Excess barking can be a huge problem for many pet owners. It causes endless frustration, anxiety on behalf of guests, and simple annoyance from neighbors. Problem barking is one of the primary reasons that many dogs are given to shelters. Learn how to control a barking dog, how to create a controllable behavior pattern, and how to prevent pets from barking in the future with these tips.
Owners ask themselves, “How do I stop my dog from barking?” and then they typically resort to punishment behaviors, like spraying, hitting, or shouting. Owners need to know that there are plenty of more humane ways to train your dog not to bark. In psychology terms, punishment is never as effective as positive reinforcement. Shouting almost never works; in fact, it often has a negative result, as the dog will often simply think that you’re joining in a barking match. Punishment behaviors in general can be confusing and upsetting to a dog. It doesn’t know how to connect the sound it’s making with the bad things happening to it.

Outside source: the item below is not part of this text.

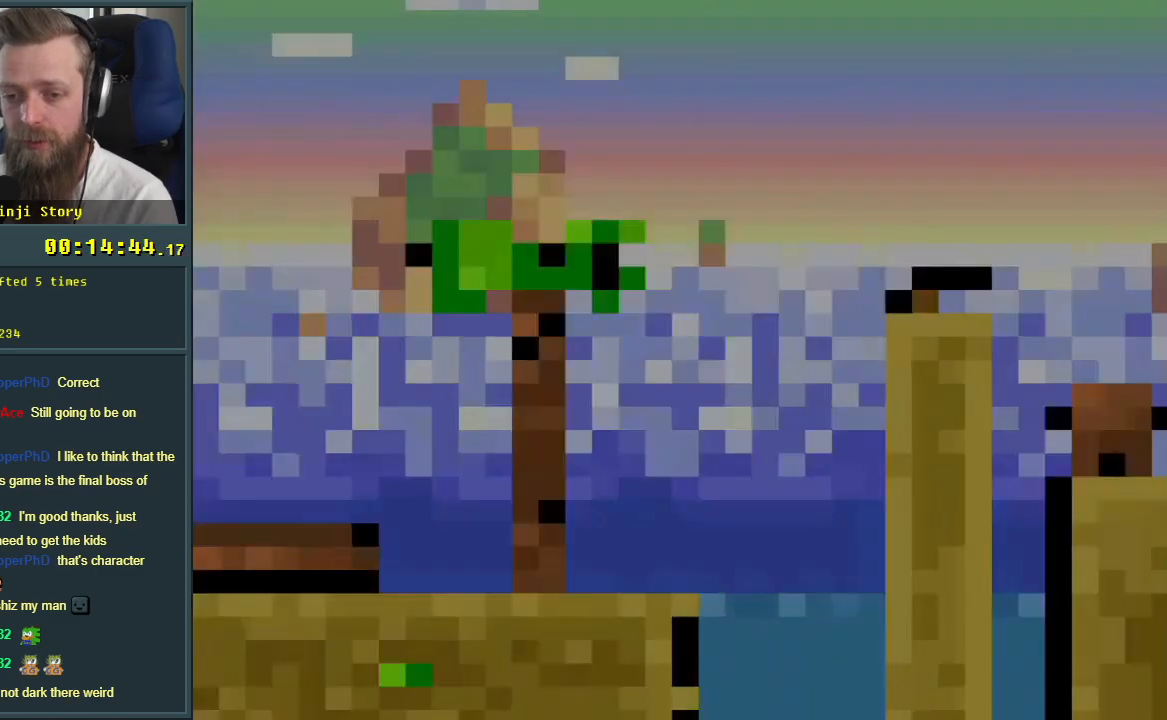
{"buttons": ["Y"], "events": []}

The best tool in your arsenal as an owner is called classical conditioning. But before you learn to use this technique and how to control a barking dog, you should understand why a dog barks in the first place. There are a huge variety of reasons for a dog to bark, and it’s important to tailor your training based on those reasons. Is it out of excitement, greeting, nervousness, fear, separation anxiety, frustration, or happiness? Before you get started, examine when and theorize why the barking happens, and you’ll be far more effective when you’re learning how to control your dogs’ barking. Try to notice if there are any unintentional rewards that happen from the environment. Lastly, before you get started with the training, you’ll want to ask yourself if your dog is getting enough exercise. A lot of pent-up energy and frustration comes through in barking, so try to exercise with your dog more to see if the barking decreases.

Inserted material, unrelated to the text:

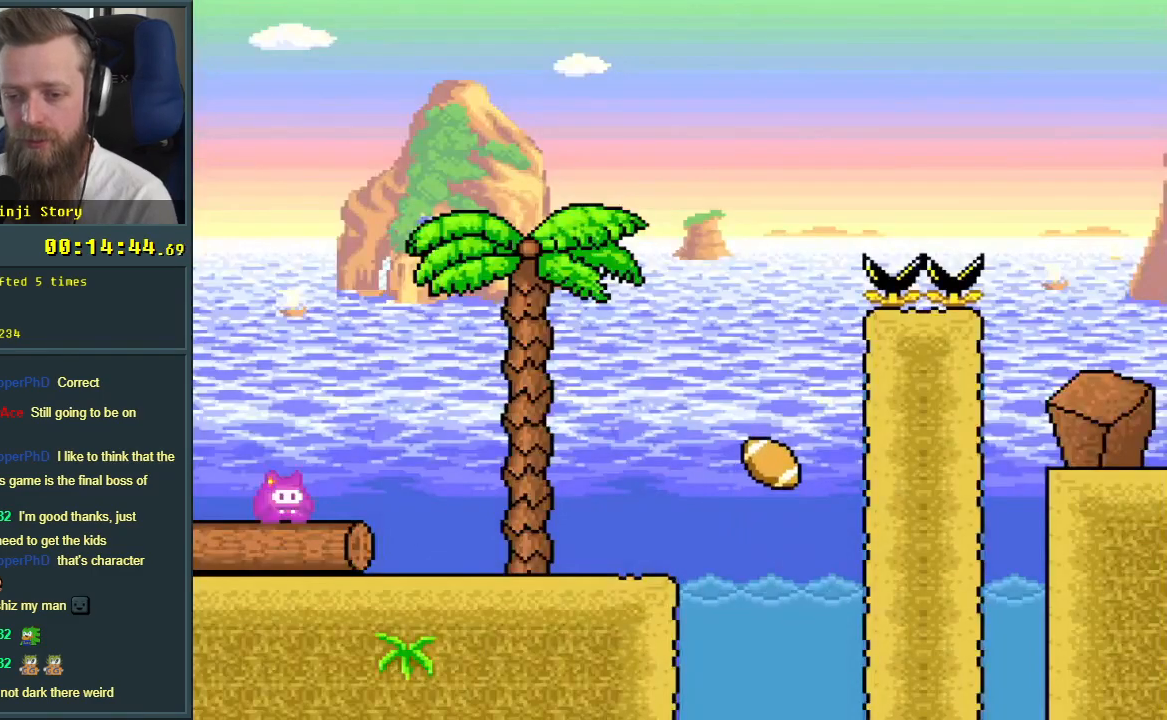
{"buttons": ["Y", "DPAD_RIGHT"], "events": [[233, "DPAD_RIGHT", "down"]]}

Break your dog’s attention with food or play.
When they start barking, you can simply stop them with distractions. This method is particularly good for dogs who simply bark as a greeting. Divert their attention with soft talking, play, or food. This is called positive reinforcement, which works much, much better than punishment. An owner might ask, “How do I stop my dog from barking when I’m reinforcing the barking?” It’s pretty simple. Once you have their attention, make them do something else. You can train a dog to go get something, sit in a certain spot, or give an arriving stranger a paw.
For excited dogs, create a calm environment before moving to the next step.
Sometimes the first step doesn’t work because the dog is already alarmed and in a panicked state. Get close to your dog. For small dogs, hold them. Wait until they’re calm and then try the first step again. Also, it’s essentially important that you, as the owner, always remain calm.
Using the clicker technique, connect barking or not barking with hand gestures.
This is referred to as classical conditioning. First, teach the dog to bark once on your command. Then, you can teach the dog to remain silent on command. This first step may seem counterproductive, but it’s essentially important for the dog to first understand what a bark is. In addition to providing small treats (they should be small because you’ll need a lot of them), also connect the behavior with clickers or a second, small sound stimulus.
Use preventative measures before the bark.
Recognize the bark before it happens. Give them attention, and reward them for not barking. Maybe your dog’s hair stands up, or their ears perk up, or they tense up. Learn to recognize the signs and address it before it starts.
When you’re not there, avoid keeping your dog in areas where they would be tempted to bark.
You can buy an indoor wireless fence to help keep the dog away from the windows or in areas where they’ll remain calm. Shut binds or curtains to help them avoid the temptation.
Continue to use the reward systems and make sure that your whole family is on board.
Stopping these behaviors can be almost worse than if you hadn’t started at all. Make it a family activity, and make sure everyone knows what the hand signals are and how to control your dogs’ barking. You can also teach your dogs more tricks, but make sure that your family doesn’t confuse signals and gestures.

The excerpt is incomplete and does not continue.